A number of evidences indicate that β-NGF plays a significant role in osteoarthritis, not only in pain and hyperalgesia by nociceptor sensitization, but also as a key element of the inflammatory process [40, 41]. Neuropathic pain is unresponsive to common analgesics, such as NSAIDs. Systemic central acting drugs as duloxetine, an antidepressant, have proven effective in controlling this type of pain in OA [42]. Agents blocking NGF might have therapeutic utility for pain [43].

Female sex, age, and BMI are well-known risk factors for OA, as shown in previous studies [44,45,46]. Also, a low level of education was found to be a significant factor associated with OA [47]. In the present study, we have found no correlation between neuropathic pain scores and risk factors. Study of Polat et al. [37] was consistent with our findings. In contrary to our results, Hochman et al. [35] found that the patients with neuropathic pain were younger and were more likely to be females, but there was no significant difference in level of education between patients with neuropathic pain and those without neuropathic pain.

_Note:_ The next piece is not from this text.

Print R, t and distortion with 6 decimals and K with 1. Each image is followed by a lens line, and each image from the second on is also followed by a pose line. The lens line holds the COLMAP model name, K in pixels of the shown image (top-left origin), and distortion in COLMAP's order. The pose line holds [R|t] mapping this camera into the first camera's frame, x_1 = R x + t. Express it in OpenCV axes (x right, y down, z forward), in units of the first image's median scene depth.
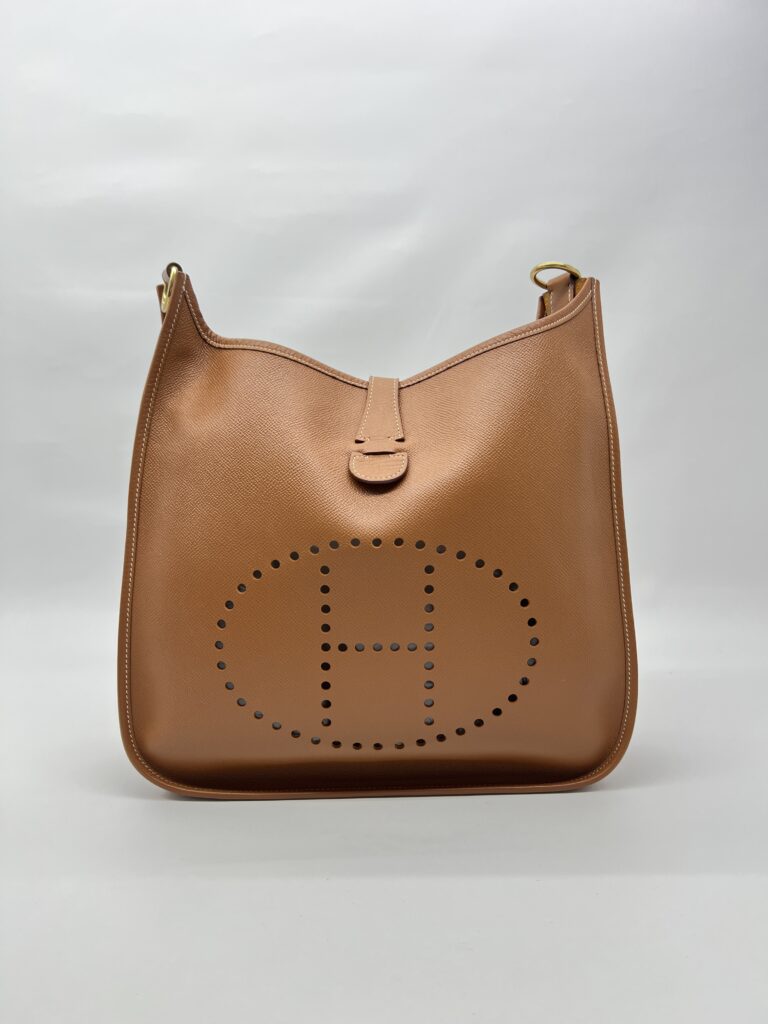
lens RADIAL K [[776.0, 0, 387.3], [0, 776.0, 512.8], [0, 0, 1]] dist [-0.052945, -0.000839]
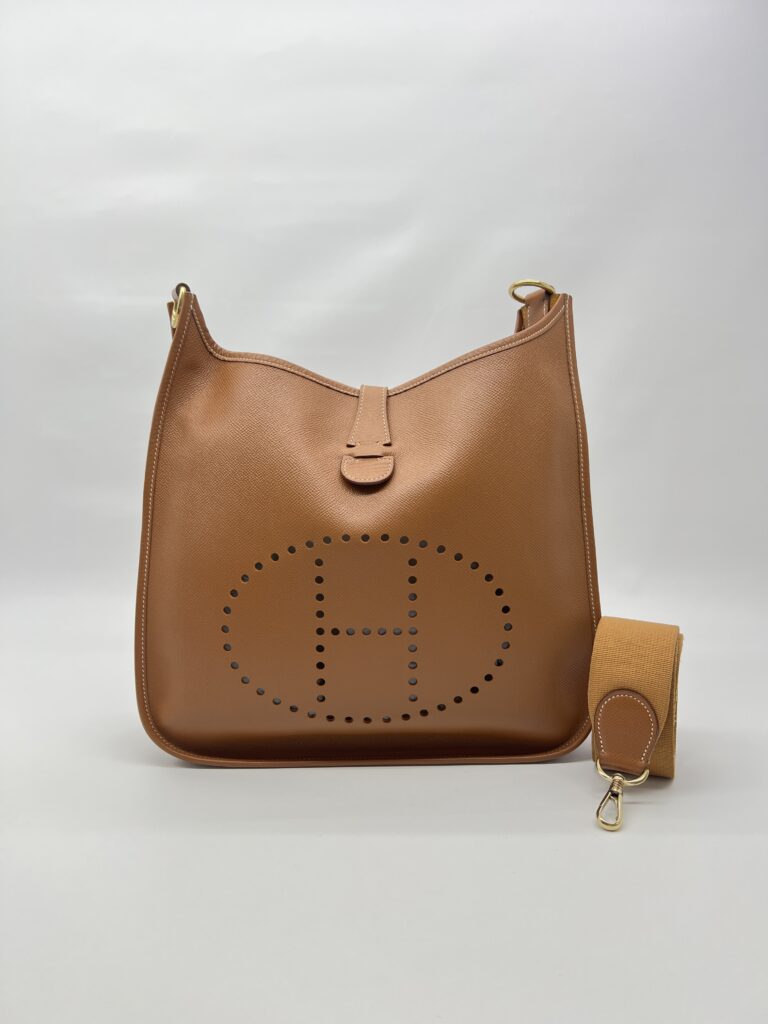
lens RADIAL K [[776.0, 0, 380.8], [0, 776.0, 511.7], [0, 0, 1]] dist [-0.052945, -0.000839]
pose [[0.999767, 0.000598, -0.021557, 0.030650], [-0.000081, 0.999713, 0.023959, -0.024552], [0.021566, -0.023952, 0.999480, -0.105242]]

Our results revealed no correlation between neuropathic pain scores and the Kellgren–Lawrence grades and this was consistent with the previous results of Narayan et al. [32], Polat et al. [37], and Radwan and Borai [33]. In contrary to our results, Ohtori et al. [36] reported that neuropathic pain tended to be seen in patients with KL grades of late stages OA; however, the majority of our patients had mild to moderate OA.

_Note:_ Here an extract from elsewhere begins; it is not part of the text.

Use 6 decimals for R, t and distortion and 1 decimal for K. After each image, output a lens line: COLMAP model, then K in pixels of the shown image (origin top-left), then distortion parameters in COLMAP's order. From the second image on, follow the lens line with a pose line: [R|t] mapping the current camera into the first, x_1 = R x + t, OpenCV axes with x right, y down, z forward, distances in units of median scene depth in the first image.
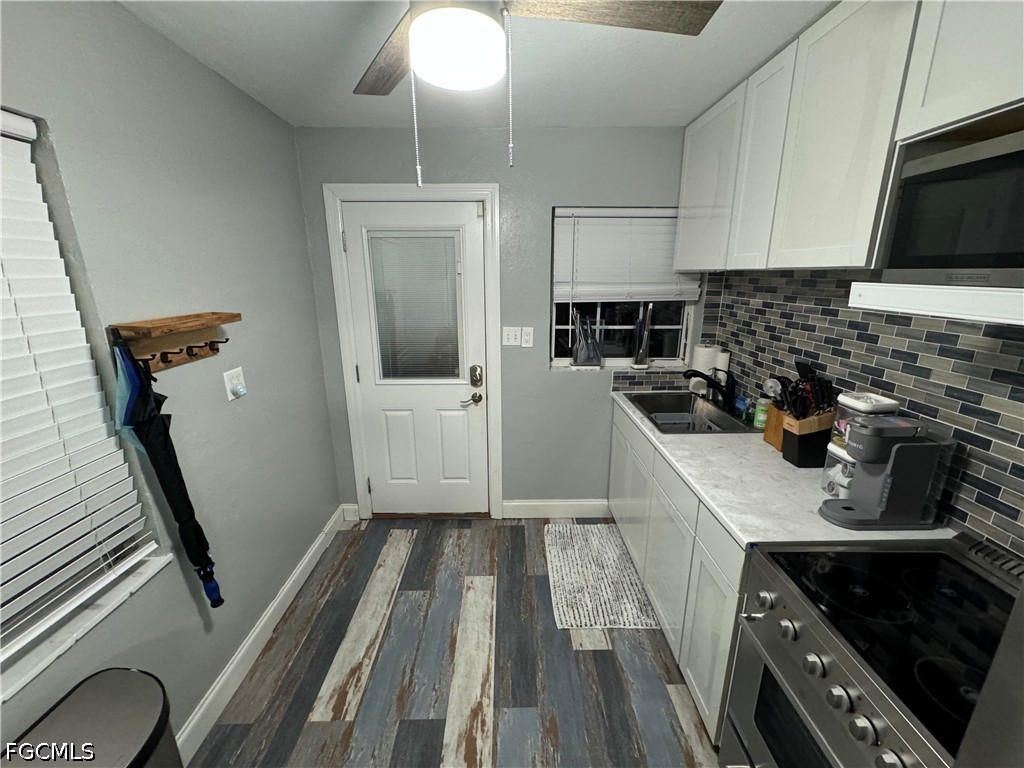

In the present study, according to linear regression analysis, longer symptom duration, higher pain scores, lower OAKHQOL score, and higher serum βNGF levels were considered as significant risk factors for the development of neuropathic pain in KOA patients.

Our study has some limitations. Firstly, this study was cross-sectional with a relatively small number of patients. Secondly, we have not assessed for central sensitization by measuring pain pressure thresholds. Lastly, we did not assess β-NGF levels in synovial fluid and/or synovial tissue.

Conclusions

Neuropathic pain is frequent in KOA patients. Our study is the first one that assessed serum β-NGF levels in Egyptian primary KOA patients, and studied its correlation with the presence of neuropathic pain in OA. We recommend further studies which include larger number of KOA patients, in order to classify patients according to β-NGF levels, and further investigations to assess the role of β-NGF antagonists in relieving pain and improving functional status and quality of life in KOA patients.